Although he isn't listed on Wisconsin's depth chart, Bielema said there is a chance that center Peter Konz, out since suffering an ankle injury in the Minnesota, could play this week, but depends on how the week progresses.

No Longer Diplomatic

Bielema has always played Heisman questions involving Wilson and running back Montee Ball down the line, saying both players are really good players, have the numbers to back it up and that he couldn't endorse one candidate over the other.

But when the question was posed that the award would be flawed if neither player was invited to New York for the ceremony, Bielema didn't hesitate to agree.

"Nobody knew a lot about Russell before this year on the big stage and Montee the same boat," Bielema said. "It is what it is and I don't think either one of them get really wrapped up in it, but it truly would be a disservice to both of them if neither one of them got invited to one of the final seats."


For the fourth time this season and the second straight week, Ball was named the Big Ten offensive player of the week, which is tied for the second most in conference history.

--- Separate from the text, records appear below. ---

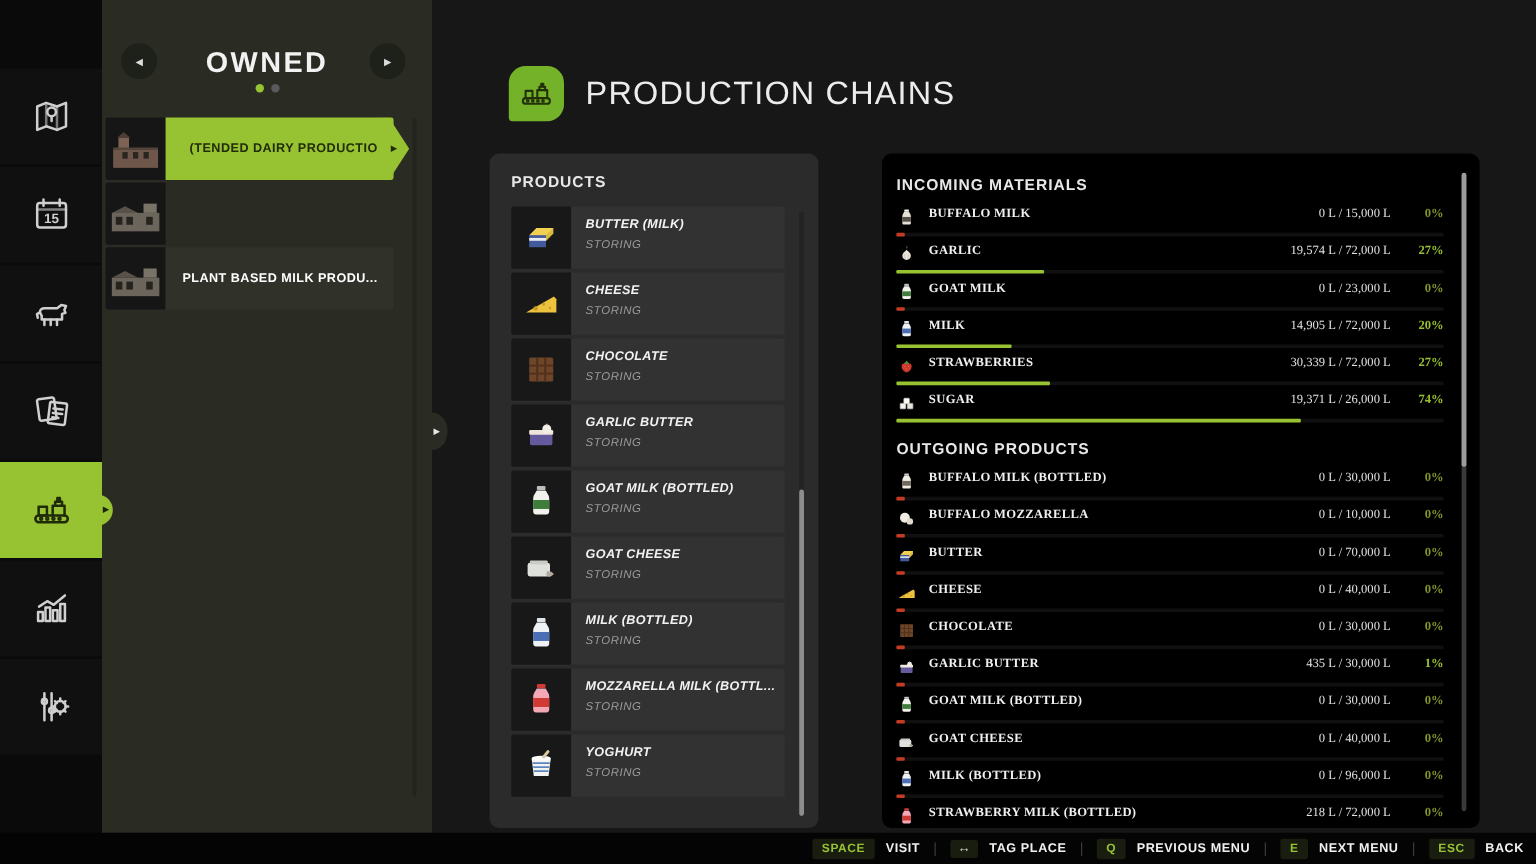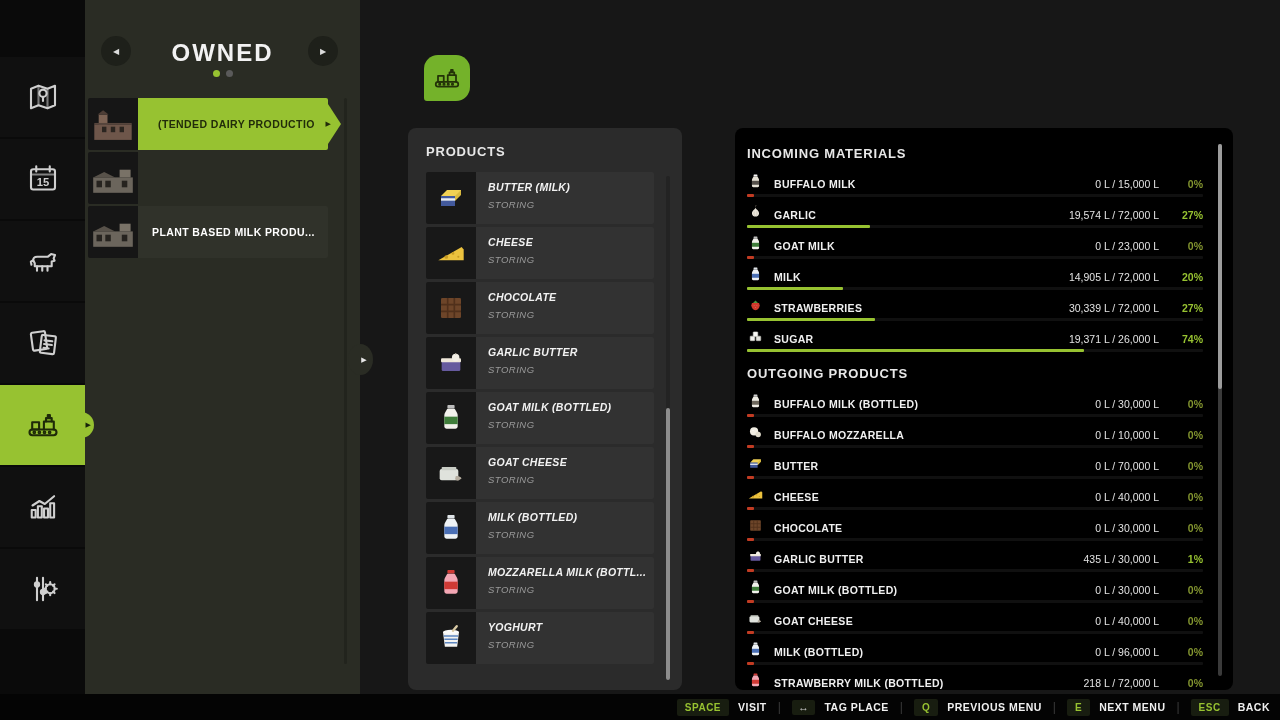--- a/index.html
+++ b/index.html
@@ -71,21 +71,21 @@
   .prod-thumbbar{position:absolute;left:0;width:4px;top:46%;height:54%;
              background:#8d8d8d;border-radius:2px;}
   
   .materials{position:absolute;left:735px;top:128px;width:498px;height:562px;
              background:#000000;border-radius:8px;box-sizing:border-box;
              padding:16px 30px 8px 12px;overflow:hidden;}
   .sec-title{font-size:13px;font-weight:bold;color:#e8e8e8;letter-spacing:.8px;
              margin:2px 0 12px 0;}
   .sec-title.second{margin-top:14px;}
   .mat-row{margin-bottom:7px;}
-  .mat-line{display:flex;align-items:flex-end;height:17px;}
+  .mat-line{display:flex;align-items:flex-start;height:17px;font-family:Liberation Serif, serif;}
   .mat-name{margin-left:10px;font-size:10.5px;font-weight:bold;color:#f0f0f0;
              letter-spacing:.3px;}
   .mat-val{margin-left:auto;font-size:10.5px;color:#e2e2e2;}
   .mat-pct{width:44px;text-align:right;font-size:10.5px;font-weight:bold;}
   .mat-bar{height:3px;background:#101010;margin-top:4px;position:relative;border-radius:1px;}
   .mat-fill{position:absolute;left:0;top:0;bottom:0;background:var(--accent);border-radius:1px;}
   .mat-fill.zero{width:7px;background:var(--red);}
   .mat-scroll{position:absolute;right:11px;top:16px;bottom:14px;width:4px;
              background:#3a3a3a;border-radius:2px;}
   .mat-thumbbar{position:absolute;left:0;width:4px;top:0;height:46%;
@@ -283,20 +283,21 @@
               <circle cx="13" cy="16.9" r=".55"></circle>
               <circle cx="16.4" cy="16.9" r=".55"></circle>
               <rect x="4.8" y="10.2" width="4.6" height="4.8"></rect>
               <path d="M12.6 15v-5.3h6.6V15"></path>
               <path d="M14 9.7V7.4h3.8v2.3"></path>
               <path d="M15.2 7.4V5.4h1.4v2"></path>
             </g>
           </svg>
         </span>
       </div>
+    <div class="page-title">PRODUCTION CHAINS</div>
   </div>
 
   <div class="products">
     <div class="panel-title">PRODUCTS</div>
     <div class="prod-list" id="prod-list">
         <div class="prod-row">
           <div class="prod-ico">
             <span style="display:flex">
               <svg width="32" height="32" viewBox="0 0 24 24">
                 <path d="M4.5 10.5l4.5-4.5h10.5v3.5l-4.5 4.5z" fill="#f1d154"></path>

Ball rushed for four scores to bring his season total to a Big Ten record 34 touchdowns, just five scores shy of the FBS record of 39 set by Barry Sanders in 1988.

When Wisconsin awarded its offensive MVPs, the staff rewarded the seniors that blocked for him in right tackle Josh Oglesby, Zeitler and tight end Jake Byrne, who Bielema said probably played his best game as a Badger.

Bielema also mentioned that Wisconsin has had a lot of good linemen come through the program, but the way NFL scouts talk about Zeitler is very impressive.

"They really fell that Kevin is even more advanced (than previous guards) and ready to compete at the next level as good as anybody in the country," Bielema said.

Defensively, Wisconsin awarded safety Shelton Johnson, who intercepted a pass for the second straight week, and has been building his confidence since a miscommunication error cost the Badgers the final touchdown pass against Ohio State.

"It speaks volume for the kid that Shelton really didn't get frazzled by the moment and embraced the challenge he had in front of him," Bielema said. "Also his coaches instilled confidence in him, continue to teach him and move him in the right direction. He's really made, the last two weeks in particular, some incredible reads and reaction and just ability to make the play. The good news is he still an underclassmen."

Bielema also announced Derek Landisch as the special teams MVP and transfer tight end Brock DeCicco as the offensive scout MVP.

Extra Points: Wisconsin will be in Indianapolis by Friday morning for afternoon media requirements and then practice at Lucas Oil Field in the evening, different than the usual road preparation experience … Bielema commented that he really didn't know Urban Meyer other than a couple days he spent on campus preparing for a game telecast, but said you have to respect when he's done as a coach and that it would bring attention to the league.